Türk Uluslararası Gemi Sicili - Gemi Türleri

Türk Uluslararası Gemi Sicili
Türkiye bu son bahsedilen 1986 Gemilerin Tescili ile ilgili BM Sözleşmesine de taraf değildir. Elverişli sicilin Türk denizciliğini etkilemesi üzerine 1999 tarihinde Türk Uluslararası Gemi Sicili Kanunu (TUGS) yürürlüğe girmiştir. Bu düzenlemeye göre:

TUGS ye tescil edilebilecek gemiler:

Gemiler için aranan şartlar:
Gemilere bir yaş sınırlaması getirilmemiştir.
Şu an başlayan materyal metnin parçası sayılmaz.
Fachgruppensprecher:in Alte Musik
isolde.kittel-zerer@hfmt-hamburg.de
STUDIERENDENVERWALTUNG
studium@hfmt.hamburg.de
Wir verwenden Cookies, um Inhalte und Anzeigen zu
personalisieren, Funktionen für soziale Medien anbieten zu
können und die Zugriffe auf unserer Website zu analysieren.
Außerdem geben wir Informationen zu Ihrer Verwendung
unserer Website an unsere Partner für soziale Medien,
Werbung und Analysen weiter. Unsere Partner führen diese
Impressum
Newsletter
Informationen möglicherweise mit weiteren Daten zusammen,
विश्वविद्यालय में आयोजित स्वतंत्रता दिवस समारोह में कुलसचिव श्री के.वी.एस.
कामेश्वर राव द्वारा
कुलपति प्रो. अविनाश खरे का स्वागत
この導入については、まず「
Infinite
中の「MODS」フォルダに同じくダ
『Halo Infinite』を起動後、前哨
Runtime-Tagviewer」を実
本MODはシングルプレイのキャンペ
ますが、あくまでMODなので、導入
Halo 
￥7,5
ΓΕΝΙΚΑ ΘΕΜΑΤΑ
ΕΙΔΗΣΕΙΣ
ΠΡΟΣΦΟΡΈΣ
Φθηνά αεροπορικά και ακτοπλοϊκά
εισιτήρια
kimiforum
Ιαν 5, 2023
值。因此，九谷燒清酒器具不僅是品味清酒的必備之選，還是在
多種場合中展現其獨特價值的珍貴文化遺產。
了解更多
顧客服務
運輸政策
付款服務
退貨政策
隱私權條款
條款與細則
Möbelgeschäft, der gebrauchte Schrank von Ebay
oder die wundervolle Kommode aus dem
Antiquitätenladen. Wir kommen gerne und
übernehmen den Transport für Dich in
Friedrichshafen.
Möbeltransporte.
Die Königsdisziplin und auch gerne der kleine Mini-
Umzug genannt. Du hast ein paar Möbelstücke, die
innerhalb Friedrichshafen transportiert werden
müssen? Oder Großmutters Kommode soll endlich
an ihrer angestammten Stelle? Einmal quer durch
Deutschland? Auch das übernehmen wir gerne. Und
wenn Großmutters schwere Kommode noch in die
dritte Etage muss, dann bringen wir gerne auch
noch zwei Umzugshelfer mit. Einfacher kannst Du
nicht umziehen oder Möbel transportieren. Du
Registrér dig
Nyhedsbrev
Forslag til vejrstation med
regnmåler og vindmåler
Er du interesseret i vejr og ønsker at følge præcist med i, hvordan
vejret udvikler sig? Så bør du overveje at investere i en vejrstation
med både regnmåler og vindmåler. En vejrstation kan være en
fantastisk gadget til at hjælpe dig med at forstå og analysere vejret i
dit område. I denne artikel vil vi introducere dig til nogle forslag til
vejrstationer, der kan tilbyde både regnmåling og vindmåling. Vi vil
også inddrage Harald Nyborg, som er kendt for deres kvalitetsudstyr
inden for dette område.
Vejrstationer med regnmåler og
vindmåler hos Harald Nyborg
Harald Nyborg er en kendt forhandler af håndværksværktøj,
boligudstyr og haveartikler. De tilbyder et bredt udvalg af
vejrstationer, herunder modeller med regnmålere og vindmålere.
Maliki kim olursa olsun;
1- Bu kanunun yürürlüğe girdiği anda milli gemi siciline tescilli olan
2- Türkiye de inşa edilen gemi ve yatların tescili mümkündür

Gemi maliki için aranan şartlar:
1- Türkiye de ikamet eden Türk ve yabancı uyruklu gerçek kişilere ait gemi ve yatlar
2- Türk mevzuatına göre kurulmuş şirketlere ait gemi ve yatlar
donatanlarının talebi üzerine doğrudan doğruya TUGS ye kaydedilirler.

Türk Ticaret Kanunu ve TUGS arasında çatışma:
TTK ya göre hisseleri belirli bir oranı hamiline yazılı olan anonim şirketlere ait gemiler tescil edilemezken, TUGS ye göre bu tür gemilerin tescili mümkündür.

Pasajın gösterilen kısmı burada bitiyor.